-- Текст для чтения --
┌────────
Ворошенный жар — страница 44 из 46

[16].

От финской войны — того, во что направилась энтузиазная романтич [еская] волна поколения[17], небольшой его части — все было сброшено перед лицом фашистского нашествия.

Она была праведная. Внутри себя самой — она была многоликая, она ведь — война. Но она была праведная.

Весна 43 г. — перелом. Во всяком случае на нашем фронте. Во многом.

И в частности: немцев не доводили, но их не вешали организовано. И своих изменников[18].

Первый период до 43 г. — самоотверженный, высокий дух, при всей угнетенности отступлением. Вера в победу.

И кровь, как ни лилась, она — сокрушала.

К 43 г. к перелому — на победу, погоны[19], на возмездие (виселицы, каторга) — накапливалось — накопилось, не могло не накопиться — обесценение человеч. жизни в мясорубке войны. Победа, окрепшая к ней техника — все это олицетворяло мощь государства, официализировало победу, войну.


Была религия, потом Коля Бурачёк[20]. Потом стихи и… Хватит с меня стихов — всех этих эмоциональных воспарений… у меня нет больше для них чувств. Нет органа для восприятия. Нет и все. И не надо смотреть на меня иронически и удивленно. Тут никто ничего не теряет, ни стихи, ни я.

И вот странное дело, когда надвигалась война, стихи очень нужны были, прямо-таки позарез. А теперь, когда мы отвоевались, я страдаю, когда их слушаю.

Я помню только это «Ich weis nich‘was soll es bedeuten» (еще из школы). А дальше о Лорелай, расчесывающей волосы, — забыла навсегда, с меня достаточно этих двух строк.


Я не выше, не мудрее, не подлее и не чище войны. Я ее дитя.

У войны есть душа, и даже души — множественное число. И душа ее, когда мы были под Ржевом — та душа войны так дорога мне.

(Я плоть от плоти ее).


В сущности ведь это мрак. Но почему так тянет назад (обратно) в тот мрак, той поры зимы 41–42 г?


Грубость вторжения нашего (в жизнь их, в избу, в их быт),

Война резала по живому — это живое была та жизнь, которую она резала (Матрена Ниловна[21] и др.)


Между двух воюющих сил перемалывается третья: тут и девка, которой Вилли обещал жениться; маленький шпион, схваченный немцами на бойне в Ржеве. Тут прибежавший босиком разведчик[22].

И то, что меня привязало за тот контрольный месяц, что дала я себе[23], к этой жизни — то мое породнение, приобщение к Матрене Ниловне к ее нравственной сути (а что она такое? — жизнь. С грубостью, простотой, отчаяниями и терпением) — и ко всему этому, разлитому в воюющем народе также. Вот это меня больше всего привязывало. Держало за душу, с этим и я была человек.

Когда я выпала из своей среды с ее немалыми качествами, я какое-то время осталась одна, в одиночестве среди чужих и враждебных людей, порой более враждебных, чем пленный.

И вот эта суть, без надуманности, привнесений, стойкая, как сама жизнь — суть, которую можно лишить жизни, но не искоренить, — вот то, что было народное в этой войне, притянуло меня.

Я жаждала найти поддержку в ненависти. Обрести ее, а обрела совсем другое.
└────────
-- Материал --
┌────────
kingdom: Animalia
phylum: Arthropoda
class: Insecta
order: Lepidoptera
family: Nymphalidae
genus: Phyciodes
└────────
-- Задание 1 --
Соответствуют ли тексту о войне утверждения (a), (b) и (c)? На каждое ответьте «да» или «нет» и процитируйте решающие слова текста.
(a) Весна 1943 года названа переломом.
(b) Когда надвигалась война, стихи не были нужны.
(c) Из стихотворения о Лорелай в памяти остались лишь две строки.
-- Задание 2 --
Напишите продолжение текста о войне, начиная сразу после его последней фразы.
Листинг с текстом о войне никак не связан.

-- Ответ 1 --
(a) Да: «Весна 43 г. — перелом.»
(b) Нет: «когда надвигалась война, стихи очень нужны были, прямо-таки позарез.»
(c) Да: «А дальше о Лорелай, расчесывающей волосы, — забыла навсегда, с меня достаточно этих двух строк.»

-- Ответ 2 --
Матрена Ниловна, выбежавшая к машине проводить меня — с ребенком, кое в какие лохмотья завернутым, ее прощальная улыбка — зуба нет в верхнем ряду — это навсегда.

Это меня довоспитало. Или воспитало впервые. К этому я оказалась восприимчивее, чем к чему-либо. Чувства, впечатления этого рода у меня целы, не выветрились до сих пор. А когда вернулась из Герм [ании], после таких поразительных впечатлений — душа потянулась в эту войну, по ней я тосковала, а никак не по войне последнего периода.

Это одно из главных чувств во мне. И Лялька[24], может быть, мне так близка из-за того важного, что мы это с ней одинаково чувствуем, что это в нас живет больше, чем мы об этом говорим и сумели бы сказать, Мы делимся и важным, и ерундой, и очень редко об этом. Но это существует в наших отношениях, как сверхзадача в повести.


И там в Ставрополе, притрагиваясь к Soldbuch[25] ам… я спрашивала себя: что же такое война?

Я понимала уже, что она — это холод, жуть… тоска, Но что же она все-таки?

И сейчас я себя спрашиваю о том же.

Но она — это очень много. (И в то же время совсем немногое — прекратить огонь). Она — пущенная в ход, развернувшаяся, имеющая уже множество сцеплений, взаимозависимостей — это сложный и сплошь драматичный механизм. Организм. И нельзя к тому же — остановить огонь. Кто это сделает? Как это сделать? Война — это и то, и другое, и третье.

Но если нельзя остановить огонь, может быть, можно быть великодушнее.


Это озарение, воодушевление, не приходит само по себе — только в редкие мгновения истории, когда сам дух времени несет в себе этот заряд. Такие мгновения у нас были, слава богу. Были, несмотря на все. К ним роют путь под землю (или ввысь). Может, это не для всех — или не для многих — как те мгновения истории, что одаривали всех, кто под рукой. Так пусть же кто может, кому дано — тем упорнее, прилежнее роет.

Ржев — моя судьба, моя неизжитая боль[26]

— Елена Моисеевна, расскажите коротко вашу житейскую биографию.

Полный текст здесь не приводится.